Em comunicado, o Pentágono descreveu o ataque como uma "resposta militar proporcional conduzida em conjunto com medidas diplomáticas".
Negociações nucleares
O ataque aéreo ocorreu no momento em que Estados Unidos e Irã se preparam para negociar o retorno ao acordo nuclear de 2015 com outras potências globais, abandonado por Trump em 2018.
Para Lajst, quando o Irã notou a disposição americana em retornar ao acordo, passou a fazer uma série de exigências, colocando os EUA em uma posição mais fraca. Portanto, o ataque aéreo contra posições iranianas demonstra que os EUA não terão paciência com Teerã, como os iranianos pensavam que Biden poderia ter.

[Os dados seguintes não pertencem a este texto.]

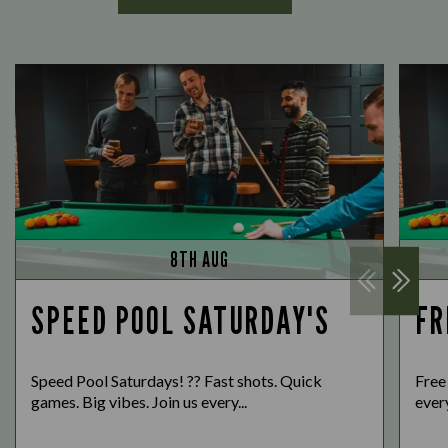
8TH AUG
SPEED POOL SATURDAY'S
FR
Speed Pool Saturdays! ?? Fast shots. Quick
Free
games. Big vibes. Join us every...
every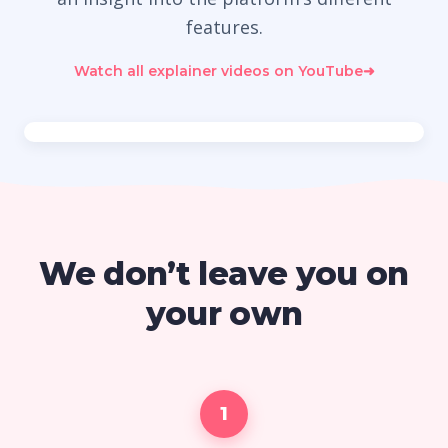
features.
Watch all explainer videos on YouTube
➜
We don’t leave you on
your own
1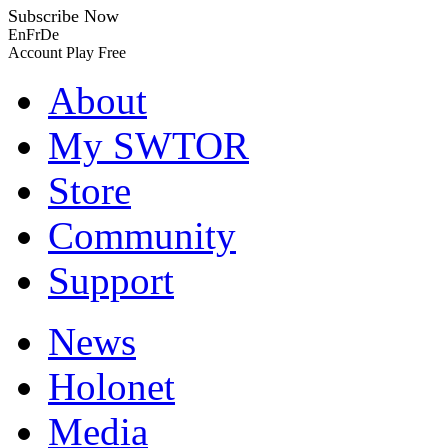
Subscribe Now
En
Fr
De
Account
Play Free
About
My SWTOR
Store
Community
Support
News
Holonet
Media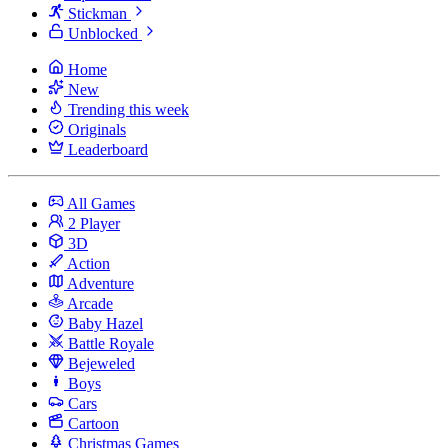
Stickman
Unblocked
Home
New
Trending this week
Originals
Leaderboard
All Games
2 Player
3D
Action
Adventure
Arcade
Baby Hazel
Battle Royale
Bejeweled
Boys
Cars
Cartoon
Christmas Games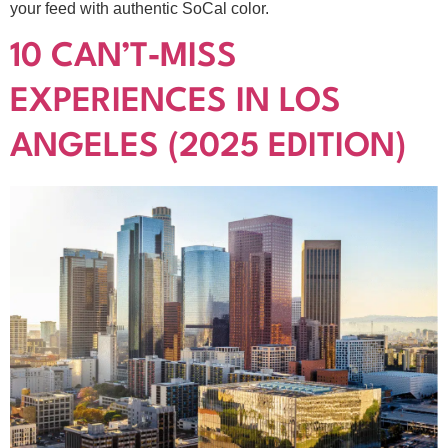
your feed with authentic SoCal color.
10 CAN’T‑MISS
EXPERIENCES IN LOS
ANGELES (2025 EDITION)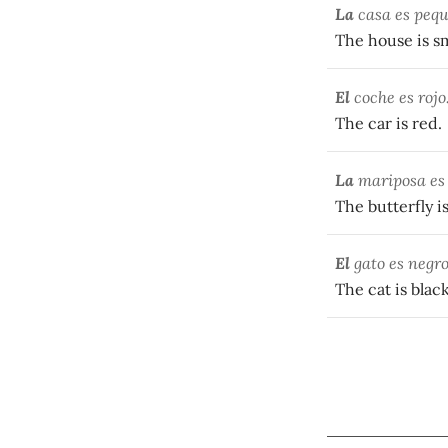
La
casa es pequ
The house is sm
El
coche es rojo
The car is red.
La
mariposa es 
The butterfly is
El
gato es negro
The cat is black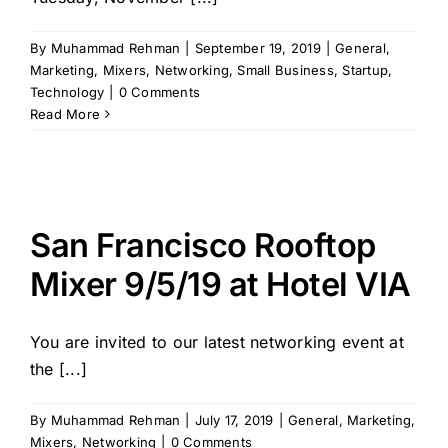
By
Muhammad Rehman
|
September 19, 2019
|
General
,
Marketing
,
Mixers
,
Networking
,
Small Business
,
Startup
,
Technology
|
0 Comments
Read More
San Francisco Rooftop
Mixer 9/5/19 at Hotel VIA
You are invited to our latest networking event at
the [...]
By
Muhammad Rehman
|
July 17, 2019
|
General
,
Marketing
,
Mixers
,
Networking
|
0 Comments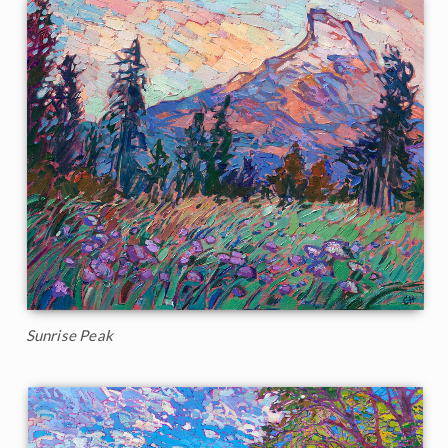
Sunrise Peak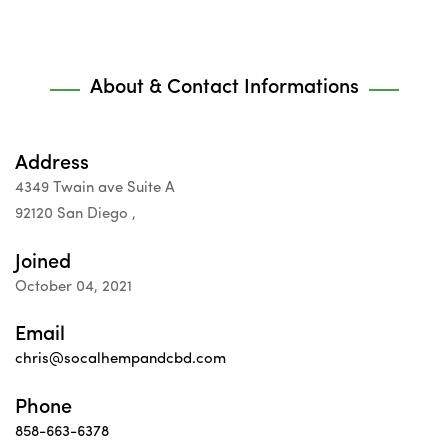
About & Contact Informations
Address
4349 Twain ave Suite A
92120 San Diego ,
Joined
October 04, 2021
Email
chris@socalhempandcbd.com
Phone
858-663-6378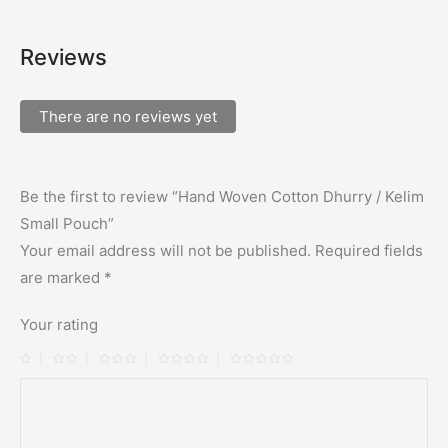
Reviews
There are no reviews yet
Be the first to review “Hand Woven Cotton Dhurry / Kelim
Small Pouch”
Your email address will not be published.
Required fields
are marked
*
Your rating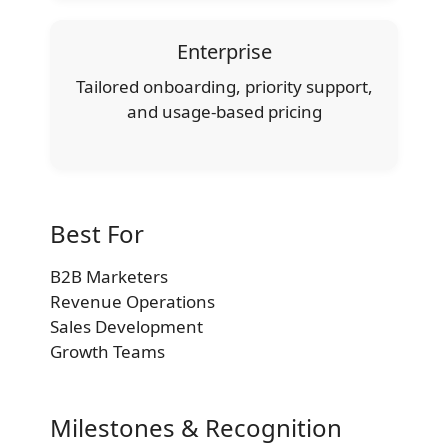
Enterprise
Tailored onboarding, priority support,
and usage-based pricing
Best For
B2B Marketers
Revenue Operations
Sales Development
Growth Teams
Milestones & Recognition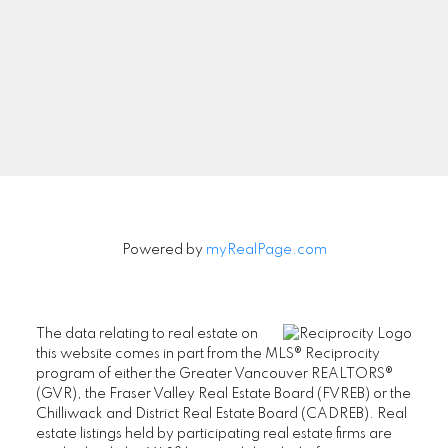
Signup
Powered by
myRealPage.com
The data relating to real estate on
this website comes in part from the MLS® Reciprocity
program of either the Greater Vancouver REALTORS®
(GVR), the Fraser Valley Real Estate Board (FVREB) or the
Chilliwack and District Real Estate Board (CADREB). Real
estate listings held by participating real estate firms are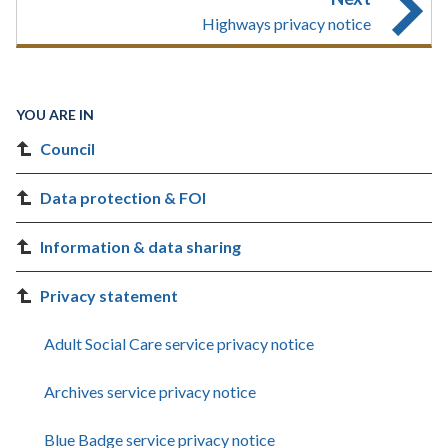
Highways privacy notice
YOU ARE IN
Council
Data protection & FOI
Information & data sharing
Privacy statement
Adult Social Care service privacy notice
Archives service privacy notice
Blue Badge service privacy notice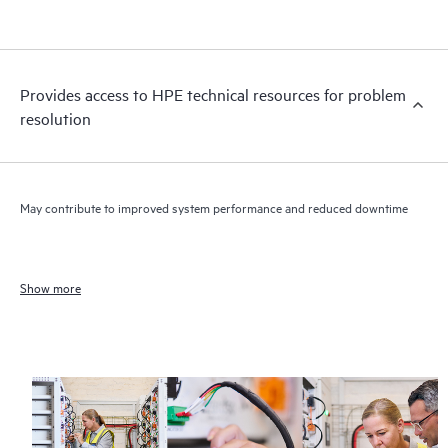
Provides access to HPE technical resources for problem
resolution
May contribute to improved system performance and reduced downtime
Show more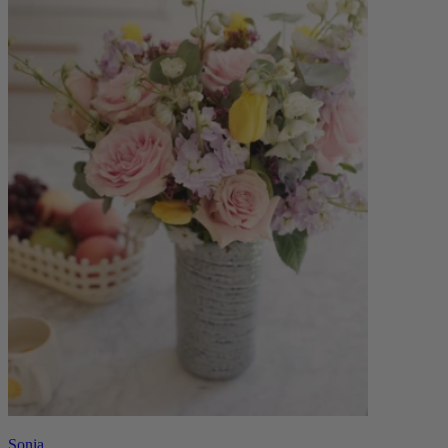
Sonia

"Isso aproxima a administração Biden a uma narrativa mais próxima da que existia no governo Trump: o Irã é um país agressivo que apoia o terrorismo e o uso da força não está fora da mesa", afirma Lajst. "Acredito que o Irã agora irá medir a consequência de suas ações e ficará mais humilde na hora de voltar às negociações".
Como foi o ataque
O ataque das forças armadas dos EUA no leste da Síria teve início por volta de uma da manhã de sexta-feira (26) (horário local, 20 horas de quinta-feira em Brasília). Dois caças bombardeiros F-15E Strike Eagles lançaram sete bombas de precisão que destruíram totalmente nove instalações e parcialmente outras duas, afirmou o porta-voz do Pentágono, John F. Kirby, em entrevista coletiva na sexta-feira.
As estruturas estavam na cidade de Abu-Kamal, perto de um posto de controle de entrada comandado por terroristas, segundo o porta-voz, próximo à fronteira entre a Síria e o Iraque. O local seria usado para facilitar o contrabando de armas de milícias alinhadas ao Irã, como Kait'ib Hezbollah e Kait'ib Sayyid al-Shuhada.
"Nós temos detalhes preliminares sobre casualidades no local, mas não poderei discutir detalhes adicionais neste momento porque a nossa avaliação de danos de batalha está em andamento", disse Kirby.
Fontes ligadas às milícias disseram à imprensa local que uma pessoa morreu, enquanto que o Observatório Sírio para Direitos Humanos, uma ONG britânica que atua na Síria, afirma que 22 militantes foram mortos – a maioria membros do Hezbollah no Iraque (Kata’ib Hezbollah). "O número de mortos deve aumentar ainda mais, já que o ataque deixou vários milicianos feridos, alguns deles gravemente. Existem relatos não confirmados de mais vítimas", disse o observatório na manhã da sexta-feira (26).
O ataque teve dois propósitos, segundo o Pentágono: causar um impacto nos grupos e em sua capacidade de conduzir ataques futuros e mandar um sinal claro de que os Estados Unidos irão proteger suas pessoas e interesses e os de seus parceiros na região.